What does ‘conserved’ environment mean? Interior seeks an answer
Definitions and measurements are vague as administration talks up land and water conservation goals
Interior Secretary Deb Haaland said Thursday that her department is pushing forward with its efforts to conserve 30 percent of U.S. land and waters by 2030, even as the administration’s own findings highlight the need to define what it means for an area to be considered conserved.
Haaland cited a recent move by the U.S. Fish and Wildlife Service to expand hunting and fishing opportunities and previewed an upcoming announcement of $150 million for a program that builds parks in underserved communities.
“This is one way that we can help ensure that all Americans have access to the great outdoors,” Haaland said.
[House panel advances plan to hike oil drilling fees]
She is one of several Cabinet-level officials tasked with pursuing programs to conserve 30 percent of the nation’s lands and waters by 2030, as called for in President Joe Biden’s Jan. 27 executive order.
Haaland and the other officials released a much-anticipated report on that effort Thursday and noted that it aims to serve a trio of purposes: protecting wildlife threatened by habitat losses, providing underserved communities with access to nature and combating global climate change.
“We cannot confront climate change without doing a far better job to conserve our forests, our oceans, our wetlands and our grasslands,” White House National Climate Adviser Gina McCarthy told reporters during a press call about the report. “Natural solutions are some of the most powerful as well as effective climate solutions.”
The 30 by 30 framework has become a rallying cry for many environmental groups. While scientific experts tend to agree on the need to increase conservation, that exact percentage and timing are arguably arbitrary and some advocates have called for more ambitious targets.
The E.O. Wilson Biodiversity Foundation has a program devoted to protecting half the world’s land and sea in order to safeguard most of the world’s species. It has praised the administration’s initiative as progress toward that goal.
GOP lawmakers, particularly those from Western states, have pushed back on what they view as a potential trampling of private property rights that would wall off large areas of land from productive use.
Republican members of the House Natural Resources Committee held a forum earlier this week calling for the release of the report and characterizing “30 by 30” as a catchy tagline that lacks substance.
The report itself lays out a series of principles that seem intended to allay some of those criticisms, stressing the importance of respecting property rights and promoting local, voluntary conservation efforts.
While the report stresses voluntary, bottom-up actions, Republicans pointed to a package of bills approved by the House in February that would grant the highly restrictive wilderness designation to 1.5 million acres of public land.

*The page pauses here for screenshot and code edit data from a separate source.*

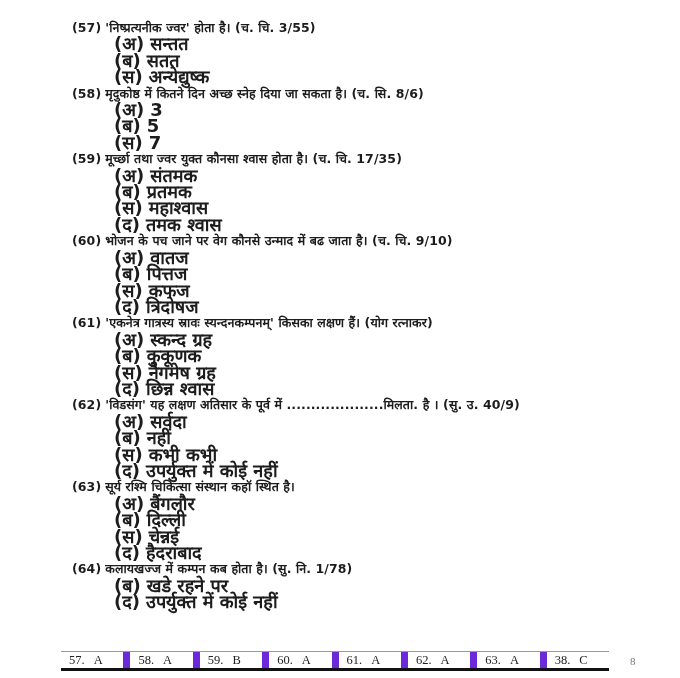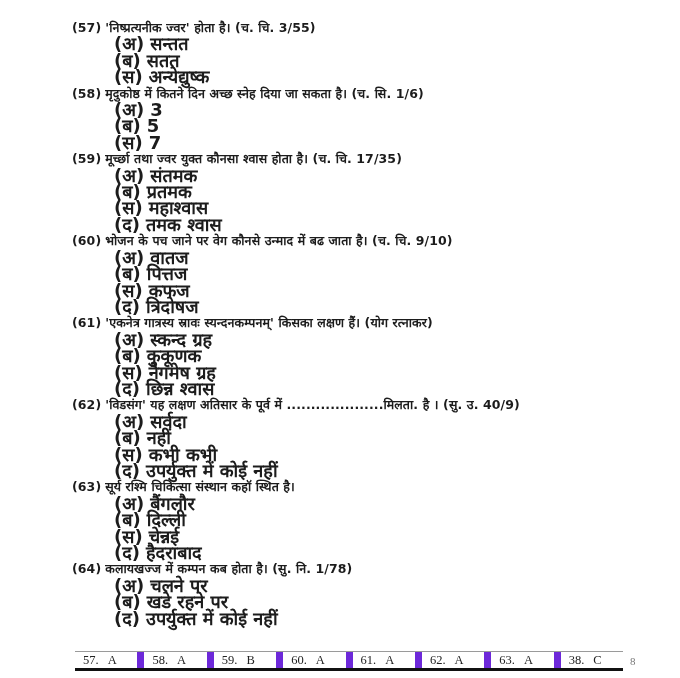--- a/index.html
+++ b/index.html
@@ -37,21 +37,21 @@
     font-size: 18px;
     font-weight: 600;
     line-height: 16.4px;
     white-space: nowrap;
   }
   .opt-label {
     margin-right: 6px;
   }
   .answer-strip-wrap {
     position: absolute;
-    left: 75px;
+    left: 61px;
     top: 651px;
     width: 548px;
   }
   .answer-strip {
     display: flex;
     border-top: 1px solid #9a9a9a;
     border-bottom: 3px solid #111111;
     font-family: "Liberation Serif", "DejaVu Serif", serif;
     font-size: 12.5px;
     color: #222222;
@@ -90,21 +90,21 @@
     <div class="q-header">
       <span class="q-num">(57)</span><span class="q-text">'निष्प्रत्यनीक ज्वर' होता है। (च. चि. 3/55)</span>
     </div>
     <div class="opt-line"><span class="opt-label">(अ)</span><span>सन्तत</span></div>
     <div class="opt-line"><span class="opt-label">(ब)</span><span>सतत</span></div>
     <div class="opt-line"><span class="opt-label">(स)</span><span>अन्येद्युष्क</span></div>
   </div>
 
   <div class="q-block">
     <div class="q-header">
-      <span class="q-num">(58)</span><span class="q-text">मृदुकोष्ठ में कितने दिन अच्छ स्नेह दिया जा सकता है। (च. सि. 1/6)</span>
+      <span class="q-num">(58)</span><span class="q-text">मृदुकोष्ठ में कितने दिन अच्छ स्नेह दिया जा सकता है। (च. सि. 8/6)</span>
     </div>
     <div class="opt-line"><span class="opt-label">(अ)</span><span>3</span></div>
     <div class="opt-line"><span class="opt-label">(ब)</span><span>5</span></div>
     <div class="opt-line"><span class="opt-label">(स)</span><span>7</span></div>
   </div>
 
   <div class="q-block">
     <div class="q-header">
       <span class="q-num">(59)</span><span class="q-text">मूर्च्छा तथा ज्वर युक्त कौनसा श्वास होता है। (च. चि. 17/35)</span>
     </div>
@@ -151,21 +151,20 @@
     <div class="opt-line"><span class="opt-label">(अ)</span><span>बैंगलौर</span></div>
     <div class="opt-line"><span class="opt-label">(ब)</span><span>दिल्ली</span></div>
     <div class="opt-line"><span class="opt-label">(स)</span><span>चेन्नई</span></div>
     <div class="opt-line"><span class="opt-label">(द)</span><span>हैदराबाद</span></div>
   </div>
 
   <div class="q-block">
     <div class="q-header">
       <span class="q-num">(64)</span><span class="q-text">कलायखज्ज में कम्पन कब होता है। (सु. नि. 1/78)</span>
     </div>
-    <div class="opt-line"><span class="opt-label">(अ)</span><span>चलने पर</span></div>
     <div class="opt-line"><span class="opt-label">(ब)</span><span>खडे रहने पर</span></div>
     <div class="opt-line"><span class="opt-label">(द)</span><span>उपर्युक्त में कोई नहीं</span></div>
   </div>
 
 </div>
 
 <div class="answer-strip-wrap">
   <div class="answer-strip">
     <div class="answer-cell">
         <span class="ans-num">57.</span>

The administration specifically touted that package of bills as bolstering the 30 by 30 effort.
‘Fossil fuel profits’
House Natural Resources Chair Raúl M. Grijalva, D-Ariz., also cited that lands package and said his panel would keep working on proposals to bolster the administration’s conservation goals, which he said contrast sharply with former President Donald Trump’s approach.
“The days of looking across the great American landscape and seaboards and seeing nothing but fossil fuel profits are over,” Grijalva said.
The panel’s top Republican, Rep. Bruce Westerman of Arkansas, said in a statement Thursday that he was pleased the administration made the report public and that it incorporates some of the principles promoted by Republicans, but that it still lacks important details. He urged them to consider his party’s legislative proposals on conservation.
“As the administration continues to formulate this initiative, I hope they focus on these bipartisan, commonsense proposals and avoid efforts to lock up millions of acres of new lands and waters into wilderness areas or national monuments,” Westerman said.
The first step seems to be defining “conservation” and how to measure it. The U.S. Geological Survey estimates only about 12 percent of U.S. lands have permanent protection. About a quarter of U.S. ocean waters have protection.
An overly restrictive definition could require many millions of acres to be set aside in order to achieve the 30-percent goal, while an extremely expansive definition might mean the country is already close to or over that threshold. The administration talked up the role of “working lands” in promoting conservation.
“Notably, the president’s challenge specifically emphasizes the notion of ‘conservation’ of the nation’s natural resources (rather than the related but different concept of ‘protection’ or ‘preservation’) recognizing that many uses of our lands and waters, including of working lands, can be consistent with the long-term health and sustainability of natural systems,” the report.
The administration is moving to set up an interagency task force to work on creating an atlas that will establish a baseline of conserved land and water and track progress over time.
Setting a national U.S. conservation goal for the first time in history requires the country to take stock of where things stand now, said Brenda Mallory, chair of the White House Council on Environmental Quality.
“How much land and ocean in America is currently conserved?” Mallory said. “Currently the U.S. government doesn’t have an answer to that question that adequately captures the conservation contributions of tribal nations, farmers, ranchers, forest owners, fishing communities and others.”